Norm-Product Belief Propagation: Primal-Dual Message-Passing for Approximate Inference

In this paper we treat both forms of probabilistic inference, estimating marginal probabilities of the joint distribution and finding the most probable assignment, through a unified message-passing algorithm architecture. We generalize the Belief Propagation (BP) algorithms of sum-product and max-product and tree-rewaighted (TRW) sum and max product algorithms (TRBP) and introduce a new set of convergent algorithms based on "convex-free-energy" and Linear-Programming (LP) relaxation as a zero-temprature of a convex-free-energy. The main idea of this work arises from taking a general perspective on the existing BP and TRBP algorithms while observing that they all are reductions from the basic optimization formula of $f + \sumi hi$ where the function $f$ is an extended-valued, strictly convex but non-smooth and the functions $hi$ are extended-valued functions (not necessarily convex).
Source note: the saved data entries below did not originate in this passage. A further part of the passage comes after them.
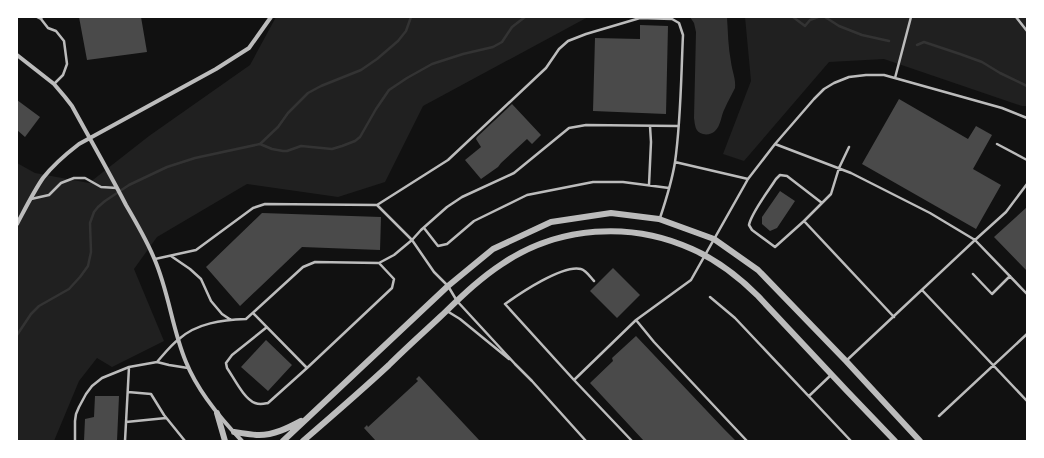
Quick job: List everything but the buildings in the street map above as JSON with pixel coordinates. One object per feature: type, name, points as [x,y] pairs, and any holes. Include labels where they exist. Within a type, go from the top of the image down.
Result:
[{"type":"street","points":[[17,224],[43,179],[54,165],[66,154],[79,144],[216,69],[249,48],[271,17]]},
{"type":"street","points":[[17,55],[54,84],[72,106],[149,245],[166,292],[178,339],[189,368],[217,413],[242,441]]},
{"type":"street","points":[[283,441],[448,286],[494,249],[551,222],[611,213],[660,219],[714,239],[758,270],[846,361],[920,441]]},
{"type":"street","points":[[303,441],[372,381],[457,301],[502,264],[520,253],[558,238],[598,231],[617,231],[636,232],[675,241],[693,249],[728,269],[744,282],[788,327],[894,441]]},
{"type":"street","points":[[217,413],[226,441]]},
{"type":"street","points":[[234,432],[260,435],[274,433],[286,430],[308,418]]},
{"type":"lane","points":[[37,17],[41,18],[48,28],[56,31],[64,40],[66,64],[63,75],[54,84]]},
{"type":"lane","points":[[895,78],[911,17]]},
{"type":"lane","points":[[1016,17],[1027,32]]},
{"type":"lane","points":[[155,259],[196,250],[253,208],[265,204],[377,205],[448,160],[546,68],[559,49],[568,41],[640,18],[672,19],[679,24],[683,35],[675,162],[660,219]]},
{"type":"lane","points":[[574,380],[636,320],[691,280],[748,179],[814,99],[824,89],[834,83],[849,77],[884,75],[1002,108],[1027,118]]},
{"type":"lane","points":[[157,362],[178,339],[192,330],[206,324],[232,320],[246,320],[303,267],[315,262],[379,263],[394,255],[447,207],[462,197],[514,173],[569,128],[586,125],[678,126]]},
{"type":"lane","points":[[649,185],[651,142],[650,126]]},
{"type":"lane","points":[[776,144],[851,173],[930,213],[974,240],[1027,294]]},
{"type":"lane","points":[[997,144],[1027,160]]},
{"type":"lane","points":[[822,203],[787,176],[783,175],[778,177],[758,207],[749,224],[752,230],[775,247],[832,194],[839,168],[849,147]]},
{"type":"lane","points":[[675,162],[748,179]]},
{"type":"lane","points":[[31,199],[49,195],[61,183],[74,178],[85,178],[102,187],[117,188]]},
{"type":"lane","points":[[424,228],[438,246],[447,244],[474,221],[527,195],[593,182],[623,182],[669,188]]},
{"type":"lane","points":[[846,361],[974,240],[1006,212],[1027,184]]},
{"type":"lane","points":[[377,205],[412,240],[434,272],[448,286],[457,301],[586,441]]},
{"type":"lane","points":[[804,220],[894,317]]},
{"type":"lane","points":[[171,256],[190,269],[201,279],[211,301],[222,314],[232,320]]},
{"type":"lane","points":[[267,327],[232,355],[226,363],[227,368],[247,399],[260,405],[268,403],[392,288],[394,279],[379,263]]},
{"type":"lane","points":[[594,281],[582,269],[578,268],[565,270],[534,285],[505,304],[632,441]]},
{"type":"lane","points":[[973,274],[992,294],[1010,276]]},
{"type":"lane","points":[[922,290],[1027,401]]},
{"type":"lane","points":[[710,297],[735,318],[851,441]]},
{"type":"lane","points":[[447,310],[516,365]]},
{"type":"lane","points":[[253,313],[307,368]]},
{"type":"lane","points":[[636,320],[654,342],[747,441]]},
{"type":"lane","points":[[939,416],[1027,334]]},
{"type":"lane","points":[[75,441],[76,414],[86,394],[92,386],[102,378],[130,367],[157,362],[189,368]]},
{"type":"lane","points":[[125,441],[130,367]]},
{"type":"lane","points":[[808,396],[831,375]]},
{"type":"lane","points":[[128,392],[151,394],[166,418],[185,441]]},
{"type":"lane","points":[[126,422],[166,418]]},
{"type":"shaded area","points":[[276,17],[588,17],[423,106],[385,182],[338,197],[247,184],[157,237],[134,269],[164,341],[112,367],[97,358],[79,381],[54,441],[17,441],[17,163],[35,173],[89,183],[149,136],[250,65]]},
{"type":"shaded area","points":[[690,17],[727,17],[729,51],[735,88],[724,111],[719,126],[711,134],[703,134],[698,132],[694,118],[696,32],[694,23]]},
{"type":"shaded area","points":[[745,17],[1027,17],[1027,106],[1022,106],[884,59],[829,62],[744,161],[723,154],[751,81]]},
{"type":"waterway","points":[[17,335],[31,314],[39,306],[69,289],[88,266],[91,252],[90,223],[94,212],[105,201],[129,185],[167,167],[195,158],[260,144],[278,127],[288,113],[308,93],[321,86],[361,70],[377,59],[398,41],[406,31],[411,17]]},
{"type":"waterway","points":[[260,144],[272,149],[287,151],[301,146],[332,149],[355,141],[360,137],[389,90],[432,64],[463,54],[493,47],[502,42],[512,27],[525,17]]},
{"type":"waterway","points":[[793,17],[805,26],[810,20],[818,17]]},
{"type":"waterway","points":[[825,17],[839,26],[862,35],[889,41]]},
{"type":"waterway","points":[[917,45],[924,42],[982,62],[1000,73],[1027,86]]}]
We use tools from convex duality to present the "primal-dual ascent" algorithm which is an extension of the Bregman successive projection scheme and is designed to handle optimization of the general type $f + \sumi h_i$. Mapping the fractional-free-energy variational principle to this framework introduces the "norm-product" message-passing. Special cases include sum-product and max-product (BP algorithms) and the TRBP algorithms. When the fractional-free-energy is set to be convex (convex-free-energy) the norm-product is globally convergent for estimating of marginal probabilities and for approximating the LP-relaxation. We also introduce another branch of the norm-product, the "convex-max-product". The convex-max-product is convergent (unlike max-product) and aims at solving the LP-relaxation.